** The task **
Carry on the passage about the Trans-Pacific Partnership negotiations, beginning after its final sentence.

** Extracted text **
>>>

In June, President Barack Obama and U.S. Trade Representative (USTR) Ron Kirk announced that both of America's NAFTA partners, Canada and Mexico, have been invited to join the secret negotiations aimed at establishing the TPP.

In an announcement published June 18 on the USTR website, Kirk wrote:

  We are delighted to invite Mexico, our neighbor and second
  largest export market, to join the TPP negotiations.
  Mexico's interest in the TPP reflects its recognition that
  the TPP presents the most promising pathway to boosting
  trade across the Asia Pacific and to encouraging regional
  trade integration. We look forward to continuing
  consultations with the Congress and domestic stakeholders
  as we move forward.

Kirk made a similar announcement a day later, publicizing Canada's invitation to join the super-secret TPP club, and Canadian officials were just as giddy as Calderon.

After undergoing the requisite review of its domestic trade policies, Canada eagerly joined the negotiations on the trade pact. With Canada, there are now 11 nations participating in the TPP negotiations: Australia, Brunei, Canada, Chile, Malaysia, Mexico, New Zealand, Peru, Singapore, the United States, and Vietnam. This group of nations is working to establish "a comprehensive free trade agreement across the region." Of course, as was the case with the North American Free Trade Agreement (NAFTA), the trade conducted under these multinational agreements is never free of government control. Globalist bureaucrats who are unaccountable to and unelected by the American people would establish domestic trade policies in all member nations, including the United States.

<<<

** Given entries **
>>>

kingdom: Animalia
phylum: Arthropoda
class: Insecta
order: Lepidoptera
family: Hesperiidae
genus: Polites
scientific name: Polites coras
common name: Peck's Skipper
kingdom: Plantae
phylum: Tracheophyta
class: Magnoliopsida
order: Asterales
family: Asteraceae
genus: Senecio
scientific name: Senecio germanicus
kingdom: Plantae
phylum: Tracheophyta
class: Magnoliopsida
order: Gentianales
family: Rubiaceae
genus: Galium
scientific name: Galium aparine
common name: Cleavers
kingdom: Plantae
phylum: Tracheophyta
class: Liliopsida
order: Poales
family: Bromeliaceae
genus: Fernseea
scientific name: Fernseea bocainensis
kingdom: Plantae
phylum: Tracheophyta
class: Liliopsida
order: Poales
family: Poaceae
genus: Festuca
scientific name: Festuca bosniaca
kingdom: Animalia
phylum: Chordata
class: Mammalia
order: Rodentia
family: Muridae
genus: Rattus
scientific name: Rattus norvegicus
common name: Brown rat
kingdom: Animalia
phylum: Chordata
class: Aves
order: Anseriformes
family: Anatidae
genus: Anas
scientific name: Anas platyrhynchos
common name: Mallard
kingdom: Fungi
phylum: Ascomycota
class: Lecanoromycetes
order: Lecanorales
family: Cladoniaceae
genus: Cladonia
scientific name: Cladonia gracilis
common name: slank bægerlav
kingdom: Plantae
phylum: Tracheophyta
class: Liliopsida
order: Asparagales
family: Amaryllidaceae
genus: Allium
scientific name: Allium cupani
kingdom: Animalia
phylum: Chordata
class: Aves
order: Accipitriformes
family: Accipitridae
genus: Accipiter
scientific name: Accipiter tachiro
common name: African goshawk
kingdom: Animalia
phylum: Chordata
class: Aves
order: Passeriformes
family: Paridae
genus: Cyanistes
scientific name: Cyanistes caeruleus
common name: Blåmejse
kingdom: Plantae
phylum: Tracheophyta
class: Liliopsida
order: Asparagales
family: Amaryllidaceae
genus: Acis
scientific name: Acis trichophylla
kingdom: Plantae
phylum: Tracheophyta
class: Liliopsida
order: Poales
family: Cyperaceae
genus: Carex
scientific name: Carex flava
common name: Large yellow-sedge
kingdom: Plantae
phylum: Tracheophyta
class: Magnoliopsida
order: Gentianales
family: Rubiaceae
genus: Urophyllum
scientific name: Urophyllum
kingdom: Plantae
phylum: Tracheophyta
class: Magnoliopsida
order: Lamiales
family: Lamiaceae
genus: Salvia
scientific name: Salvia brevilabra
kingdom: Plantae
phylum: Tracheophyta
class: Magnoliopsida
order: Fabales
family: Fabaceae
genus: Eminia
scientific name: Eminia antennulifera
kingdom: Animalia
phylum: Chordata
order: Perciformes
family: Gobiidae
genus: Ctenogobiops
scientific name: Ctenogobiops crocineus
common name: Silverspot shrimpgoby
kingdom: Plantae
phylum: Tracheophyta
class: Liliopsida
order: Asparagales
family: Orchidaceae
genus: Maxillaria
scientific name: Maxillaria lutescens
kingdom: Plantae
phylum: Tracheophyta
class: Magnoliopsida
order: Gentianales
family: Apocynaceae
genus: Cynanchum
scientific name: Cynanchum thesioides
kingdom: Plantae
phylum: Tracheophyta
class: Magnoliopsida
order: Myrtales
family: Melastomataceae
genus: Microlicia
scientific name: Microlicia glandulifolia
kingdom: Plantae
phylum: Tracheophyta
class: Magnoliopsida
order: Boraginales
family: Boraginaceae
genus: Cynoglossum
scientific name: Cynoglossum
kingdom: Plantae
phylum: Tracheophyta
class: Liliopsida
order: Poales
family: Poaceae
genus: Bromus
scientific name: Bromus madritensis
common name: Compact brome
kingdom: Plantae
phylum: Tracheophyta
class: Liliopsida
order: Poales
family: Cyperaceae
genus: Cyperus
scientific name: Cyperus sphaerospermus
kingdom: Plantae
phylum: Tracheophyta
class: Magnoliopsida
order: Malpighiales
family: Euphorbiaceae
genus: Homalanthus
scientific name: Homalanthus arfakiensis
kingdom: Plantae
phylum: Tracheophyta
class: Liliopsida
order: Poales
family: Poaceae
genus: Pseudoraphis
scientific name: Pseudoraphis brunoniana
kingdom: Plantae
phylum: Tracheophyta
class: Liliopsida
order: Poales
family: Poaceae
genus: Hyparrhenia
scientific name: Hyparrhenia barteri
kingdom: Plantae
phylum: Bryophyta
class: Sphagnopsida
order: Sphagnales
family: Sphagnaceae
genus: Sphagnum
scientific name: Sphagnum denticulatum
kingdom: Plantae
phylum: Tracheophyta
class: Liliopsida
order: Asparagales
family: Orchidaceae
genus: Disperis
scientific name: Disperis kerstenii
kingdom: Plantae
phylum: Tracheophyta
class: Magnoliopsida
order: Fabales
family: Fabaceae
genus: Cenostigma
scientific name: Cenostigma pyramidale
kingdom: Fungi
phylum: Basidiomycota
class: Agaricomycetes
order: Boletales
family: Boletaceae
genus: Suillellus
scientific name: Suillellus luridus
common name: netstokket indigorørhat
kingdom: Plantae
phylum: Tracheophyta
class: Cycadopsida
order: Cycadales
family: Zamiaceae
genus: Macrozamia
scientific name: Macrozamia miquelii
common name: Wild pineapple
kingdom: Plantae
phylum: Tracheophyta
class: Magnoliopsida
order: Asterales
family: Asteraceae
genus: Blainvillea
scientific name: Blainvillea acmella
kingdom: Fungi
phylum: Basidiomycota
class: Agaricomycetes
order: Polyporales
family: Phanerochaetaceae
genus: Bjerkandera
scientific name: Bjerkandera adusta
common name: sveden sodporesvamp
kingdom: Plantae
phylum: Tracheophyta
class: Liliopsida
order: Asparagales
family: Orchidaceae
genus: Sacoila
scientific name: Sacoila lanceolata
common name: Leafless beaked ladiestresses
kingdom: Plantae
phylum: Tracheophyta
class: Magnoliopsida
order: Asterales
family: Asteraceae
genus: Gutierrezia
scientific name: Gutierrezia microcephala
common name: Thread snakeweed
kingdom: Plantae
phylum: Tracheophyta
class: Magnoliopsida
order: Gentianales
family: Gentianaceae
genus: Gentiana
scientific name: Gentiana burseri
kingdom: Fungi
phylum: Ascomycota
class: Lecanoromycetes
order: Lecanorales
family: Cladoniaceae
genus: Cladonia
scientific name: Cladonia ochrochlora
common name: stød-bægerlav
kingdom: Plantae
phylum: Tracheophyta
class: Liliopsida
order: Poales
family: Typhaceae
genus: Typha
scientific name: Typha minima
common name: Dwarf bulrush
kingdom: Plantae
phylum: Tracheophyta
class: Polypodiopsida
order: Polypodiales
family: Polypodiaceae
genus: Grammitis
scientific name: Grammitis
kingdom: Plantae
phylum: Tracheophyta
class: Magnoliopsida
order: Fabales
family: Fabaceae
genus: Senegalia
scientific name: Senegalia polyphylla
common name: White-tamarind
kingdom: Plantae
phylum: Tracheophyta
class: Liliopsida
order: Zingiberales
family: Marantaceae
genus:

<<<

** Final result **
In his statement formally welcoming Canada to the TPP negotiations, Kirk said:

  Inviting Canada to join the TPP negotiations presents a unique
  opportunity for the United States to build upon this already
  dynamic trading relationship. Through TPP, we are bringing the
  relationship with our largest trading partner into the 21st
  century. We look forward to continuing consultations with the
  Congress and domestic stakeholders regarding Canada's entry
  into the TPP as we move closer to a broad-based, high-standard
  trade agreement in the Asia-Pacific region.

In an address to the heads of state gathered at the 0-20 conference held in June in Los Cabos, Mexico, Calderon praised the TPP as "one of the free trade initiatives that's most ambitious in the world" and one that would "foster integration of the Asia Pacific region, one of the regions with the greatest dynamism in the world."

"Integration" is a word that is painful to the ears of constitutionalists and those unwilling to surrender U.S. sovereignty to a committee of globalists who are unelected by the American people and unaccountable to them.

All "partners" to the pact, including foreign corporations, would be exempted from abiding by American laws governing trade disputes. Moreover, the sovereignty of the United States and the Constitution's enumeration of powers would once again be sacrificed on the altar of global government by subordinating U.S. laws passed by duly elected representatives of the people to a code of regulations created by a team of trans-national bureaucrats.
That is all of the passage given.